Stalin was eager to reach Berlin before the Americans and the British. To take the city, he would first have to penetrate Brandenburg itself, the German province surrounding Berlin.
Stalin hoped that the conquest of Berlin would demonstrate Soviet military might and help lever a favourable negotiating position after the war. In the event, by the spring of 1945 there was little competition for the city. US President Franklin Roosevelt, whose troops were deep in the heart of Germany, was happy to ignore Berlin so long as Nazi Germany was defeated. His main interest was keeping the Soviet Union as an ally in the war against Japan, and as a willing partner in the creation of a stable postwar world order. Roosevelt’s death on 12 April and the accession of Harry S. Truman to the presidency had little impact, and the Red Army was left to capture the city via Brandenburg.
The Seelow Heights
In mid-April 1945, Marshal Georgy Zhukov, commander of the 1st Belorusian Front, and Ivan Konev, leading the 1st Ukrainian Front, began their offensive campaign against Berlin. Zhukov hoped to advance directly on the city, but had underestimated the obstacle formed by the Seelow Heights, 70km east of Berlin in Brandenburg.
On the morning of 16 April, the 1st Belorusian Front attacked several German positions in the Seelow Heights, but met with little success. The intensity of German defensive fire took the Soviet troops by surprise. To make matters worse, nearly 150 anti-aircraft defence searchlights placed in the Soviet front lines to blind the Germans caused disorientation among Zhukov’s own troops instead. His tanks attempted to scale the Heights but found the incline so steep that the Soviet commanders had to search for alternative routes through, frequently meeting German defensive positions in the process.
After several fruitless days of fighting, Zhukov realized he needed to change course, to go around the Heights and approach Berlin from the north. Konev, meanwhile, swung his forces round after crossing the Neisse to attack Berlin from the south.
The two Russian fronts advanced and surrounded the German Ninth Army under General Theodor Busse, which was positioned in the Spree Forest southeast of Berlin. Busse attempted to break out of the Halbe Pocket – as the encirclement became known – to the west, and join up with Wenck’s Twelfth Army with the intention of surrendering to the Americans rather than the Soviets. While a few thousand Ninth Army soldiers were successful, the rest were killed or captured.

__RECORDED INFORMATION__.
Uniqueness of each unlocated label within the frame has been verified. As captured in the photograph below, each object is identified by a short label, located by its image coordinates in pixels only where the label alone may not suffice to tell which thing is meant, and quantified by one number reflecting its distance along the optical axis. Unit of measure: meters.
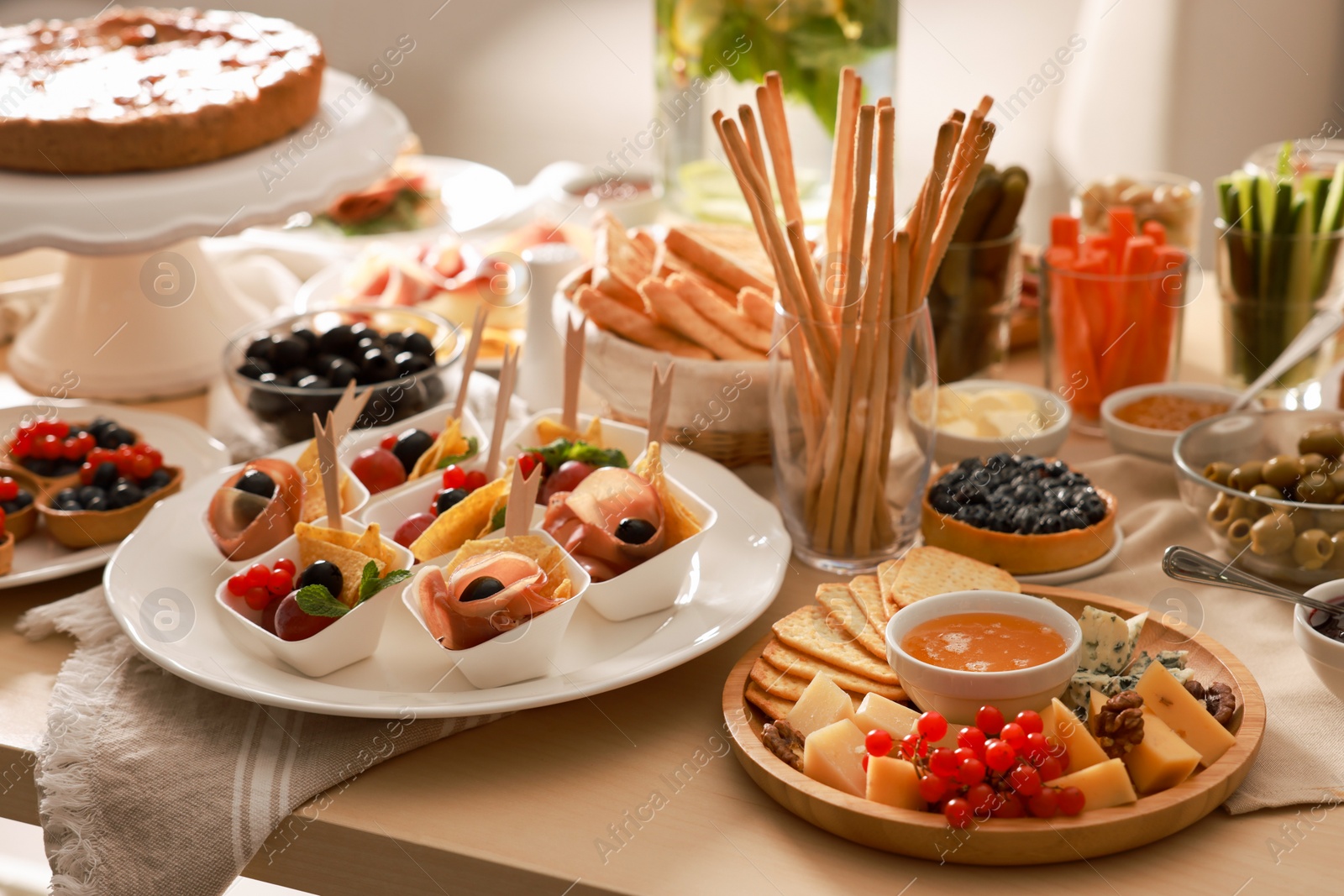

__THE PROBLEM__. Copy the part of the Berlin offensive text from "Stalin hoped that" up to and including "city via Brandenburg.", word for word.

__ANSWER TO THE EXERCISE__.
Stalin hoped that the conquest of Berlin would demonstrate Soviet military might and help lever a favourable negotiating position after the war. In the event, by the spring of 1945 there was little competition for the city. US President Franklin Roosevelt, whose troops were deep in the heart of Germany, was happy to ignore Berlin so long as Nazi Germany was defeated. His main interest was keeping the Soviet Union as an ally in the war against Japan, and as a willing partner in the creation of a stable postwar world order. Roosevelt’s death on 12 April and the accession of Harry S. Truman to the presidency had little impact, and the Red Army was left to capture the city via Brandenburg.